In determining that this appeal is moot, we also acknowledge Teachers’ claim that “even if the Supreme Court were not to review [Baxter I], the remaining [trial] proceedings in [that case] could still result in the need for this Court’s guidance as requested in Baxter II.” From a review of the briefing in Baxter II, it is apparent that there are legal issues concerning the propriety of awarding section 1021.5 attorney fees based upon the circumstances presented in Teachers’ motion. But, assuming there is a new judgment entered below and a new motion for attorney fees, it is likely that a resolution of those legal issues will be based upon a set of facts different from those presented to the trial court in deciding the original attorney fee motion. Therefore, we deem it inappropriate and premature to decide such issues at this time. (See Ebensteiner Co., Inc. v. Chadmar Group (2006) 143 Cal.App.4th 1174, 1179 [policy behind mootness doctrine is that “courts decide justiciable controversies and will normally not render advisory opinions”].)
DISPOSITION
The appeal from the January 14, 2016 order denying Teachers’ motion for attorney fees is dismissed as moot. In reaching this disposition, this court expresses no opinion concerning the merits of Teachers’ appeal. Each party shall bear his/her/its own respective costs on appeal.

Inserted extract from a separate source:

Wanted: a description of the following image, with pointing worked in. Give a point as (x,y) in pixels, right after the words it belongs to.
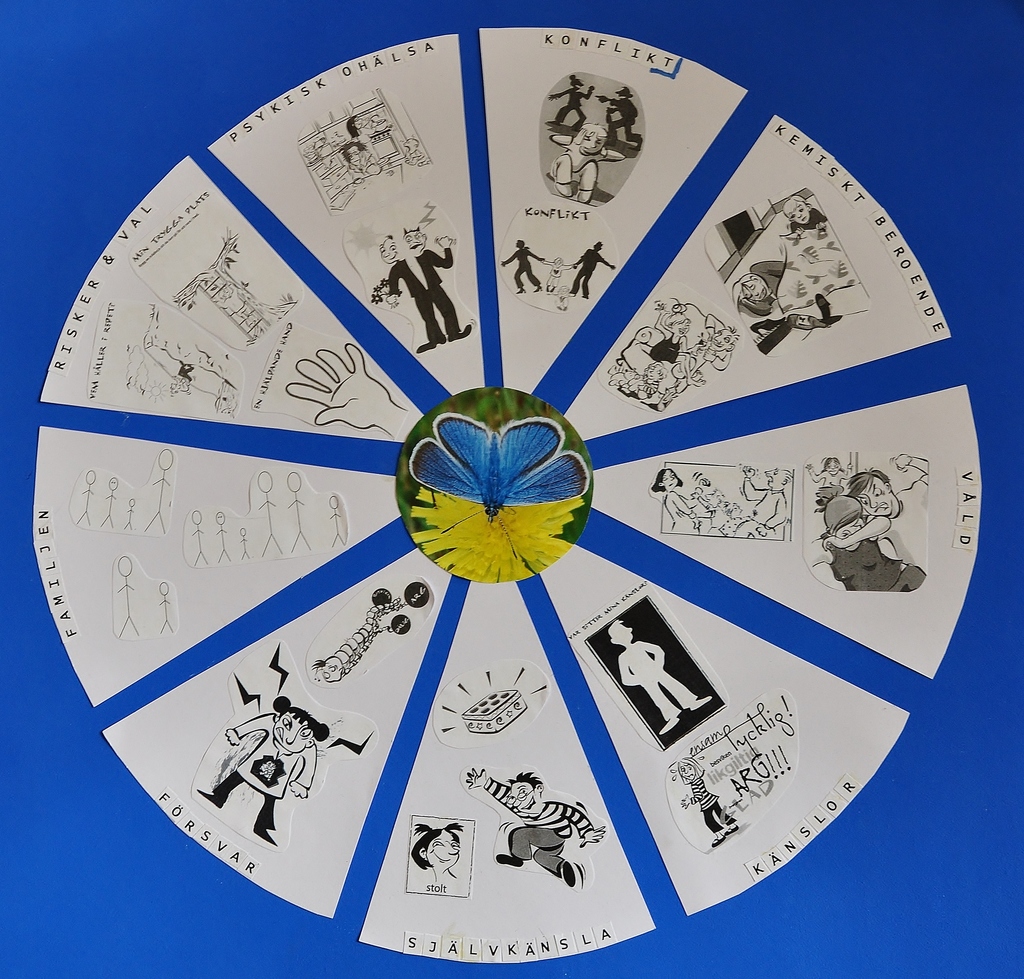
In this picture we can see a blue object (108,860) and on the object (160,924) there are some papers (606,487) with stickers (473,457) and drawings (895,494).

___________________________________________
BAMATTRE-MANOUKIAN, J.






WE CONCUR:






__________________________
ELIA, ACTING P.J.






__________________________
MIHARA, J.








Baxter et al. v. California State Teachers’ Retirement System
H043276




Description In the underlying administrative mandamus proceeding, eleven retired teachers (Teachers) contested attempts by California State Teachers’ Retirement System (CalSTRS) to recoup retirement benefit overpayments that had resulted from a years-long miscalculation of Teachers’ monthly benefits. Teachers prevailed below in contending that the statute of limitations barred CalSTRS’s efforts to recoup prior overpayments and to adjust downward all future monthly benefits, and judgment was entered in Teachers’ favor on June 3, 2015 (Judgment). CalSTRS appealed the Judgment. In that appeal, this court, on December 12, 2017, filed its opinion reversing the Judgment and remanding the case for further proceedings. (See Baxter v. State Teachers’ Retirement System (2017) 18 Cal.App.5th 340 (Baxter I).)